Já na segunda metade dos anos 1990 chegou aos leitores o livro de Maria Margaret Lopes, intitulado O Brasil descobre a pesquisa científica: os museus de ciências naturais no século XIX.[20]Fruto do seu doutoramento em história, com ênfase em história das ciências, na Universidade de São Paulo, sob orientação da professora Maria Amélia Mascarenhas Dantes. Neste livro, Margaret Lopes é peremptória ao afirmar que antes das universidades e dos laboratórios, era nos museus de história natural que a ciência era realizada no Brasil ao longo do século XIX. Além de recuar temporalmente, “ao início da ciência no Brasil no século XIX”, a autora ainda demarcou especificamente os museus de história natural, que até então recebiam pouca ou nenhuma atenção por parte dos historiadores das ciências no Brasil, como locus por excelência de práticas científicas.
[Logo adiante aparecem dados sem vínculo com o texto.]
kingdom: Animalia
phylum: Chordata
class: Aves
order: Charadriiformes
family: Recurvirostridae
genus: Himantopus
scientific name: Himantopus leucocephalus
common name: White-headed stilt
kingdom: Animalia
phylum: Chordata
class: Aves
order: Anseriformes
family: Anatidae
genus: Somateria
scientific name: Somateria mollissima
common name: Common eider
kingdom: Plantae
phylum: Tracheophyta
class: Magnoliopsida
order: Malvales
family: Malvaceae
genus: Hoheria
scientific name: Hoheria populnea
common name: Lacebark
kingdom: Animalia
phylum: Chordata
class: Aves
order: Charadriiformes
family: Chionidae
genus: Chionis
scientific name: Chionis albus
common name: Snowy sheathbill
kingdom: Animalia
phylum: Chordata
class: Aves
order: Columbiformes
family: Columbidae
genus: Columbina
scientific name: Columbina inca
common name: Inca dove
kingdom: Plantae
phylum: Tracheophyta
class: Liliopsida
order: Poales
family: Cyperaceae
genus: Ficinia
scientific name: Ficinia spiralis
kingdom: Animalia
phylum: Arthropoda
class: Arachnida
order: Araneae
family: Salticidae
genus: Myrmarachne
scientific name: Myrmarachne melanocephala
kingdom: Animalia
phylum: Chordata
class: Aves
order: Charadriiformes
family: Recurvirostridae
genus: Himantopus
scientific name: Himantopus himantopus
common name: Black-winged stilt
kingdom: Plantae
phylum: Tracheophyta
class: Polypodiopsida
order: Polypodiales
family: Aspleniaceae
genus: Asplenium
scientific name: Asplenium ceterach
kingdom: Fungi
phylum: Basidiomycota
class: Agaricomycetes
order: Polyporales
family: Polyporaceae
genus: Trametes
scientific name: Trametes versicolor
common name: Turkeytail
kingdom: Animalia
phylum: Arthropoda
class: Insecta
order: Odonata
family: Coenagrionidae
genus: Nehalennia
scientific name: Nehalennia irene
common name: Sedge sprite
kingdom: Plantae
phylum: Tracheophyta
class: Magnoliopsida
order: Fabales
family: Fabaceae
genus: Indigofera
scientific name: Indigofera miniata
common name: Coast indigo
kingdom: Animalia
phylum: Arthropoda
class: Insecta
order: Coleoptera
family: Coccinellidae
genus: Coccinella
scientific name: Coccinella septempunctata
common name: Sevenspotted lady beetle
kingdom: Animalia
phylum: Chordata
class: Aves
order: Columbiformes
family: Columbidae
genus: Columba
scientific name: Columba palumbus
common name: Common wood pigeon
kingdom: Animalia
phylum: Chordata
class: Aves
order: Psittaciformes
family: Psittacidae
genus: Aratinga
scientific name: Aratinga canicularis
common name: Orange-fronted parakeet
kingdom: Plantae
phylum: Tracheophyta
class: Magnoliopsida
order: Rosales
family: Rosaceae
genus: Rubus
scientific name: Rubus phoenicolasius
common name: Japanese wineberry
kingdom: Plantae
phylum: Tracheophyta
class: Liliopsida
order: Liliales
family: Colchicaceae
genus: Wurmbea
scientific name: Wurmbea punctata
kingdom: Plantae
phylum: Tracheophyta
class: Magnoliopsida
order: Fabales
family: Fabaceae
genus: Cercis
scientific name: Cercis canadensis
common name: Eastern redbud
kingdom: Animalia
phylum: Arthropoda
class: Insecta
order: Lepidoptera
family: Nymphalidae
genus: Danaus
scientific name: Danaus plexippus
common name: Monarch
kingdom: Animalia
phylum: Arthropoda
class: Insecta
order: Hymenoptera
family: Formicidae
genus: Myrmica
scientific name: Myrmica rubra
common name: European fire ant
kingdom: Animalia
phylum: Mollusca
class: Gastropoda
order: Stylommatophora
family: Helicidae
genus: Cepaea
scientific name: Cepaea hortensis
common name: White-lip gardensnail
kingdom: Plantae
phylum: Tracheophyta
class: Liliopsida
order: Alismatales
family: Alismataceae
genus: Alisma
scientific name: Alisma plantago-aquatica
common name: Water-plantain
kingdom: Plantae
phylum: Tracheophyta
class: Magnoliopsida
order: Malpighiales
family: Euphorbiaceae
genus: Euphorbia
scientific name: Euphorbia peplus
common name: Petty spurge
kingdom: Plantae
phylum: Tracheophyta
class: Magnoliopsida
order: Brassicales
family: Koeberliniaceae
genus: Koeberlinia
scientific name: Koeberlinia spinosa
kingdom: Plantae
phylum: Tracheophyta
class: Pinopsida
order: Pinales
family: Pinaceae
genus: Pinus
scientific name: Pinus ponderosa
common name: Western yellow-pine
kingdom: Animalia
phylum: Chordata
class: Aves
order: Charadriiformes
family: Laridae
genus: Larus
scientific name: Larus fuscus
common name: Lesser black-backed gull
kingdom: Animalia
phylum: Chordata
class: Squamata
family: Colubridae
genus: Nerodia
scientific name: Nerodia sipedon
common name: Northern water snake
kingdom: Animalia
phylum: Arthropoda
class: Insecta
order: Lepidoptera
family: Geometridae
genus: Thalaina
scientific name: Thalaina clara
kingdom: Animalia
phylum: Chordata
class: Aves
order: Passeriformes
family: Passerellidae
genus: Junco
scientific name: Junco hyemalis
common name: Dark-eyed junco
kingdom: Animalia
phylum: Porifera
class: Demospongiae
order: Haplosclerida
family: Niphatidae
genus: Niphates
Ao longo do texto, Margaret Lopes analisa a criação, a constituição de acervos e as atividades científicas efetivadas por cinco museus: Museu Nacional, Museu do Ipiranga (Paulista), Museu do Paraná (Museu Paranaense) e o Museu Paraense Emilio Goeldi. Três museus no eixo sul e um do norte do país. Se, como sustenta a autora, a ciência em território brasileiro teve início e foi praticada nos museus de história natural, seriam os museus que ela estudou os únicos existentes até então? Ou haveria a possibilidade de existirem outros museus, em outros espaços nos quais se praticavam ciência no Brasil e que apenas não foram estudados?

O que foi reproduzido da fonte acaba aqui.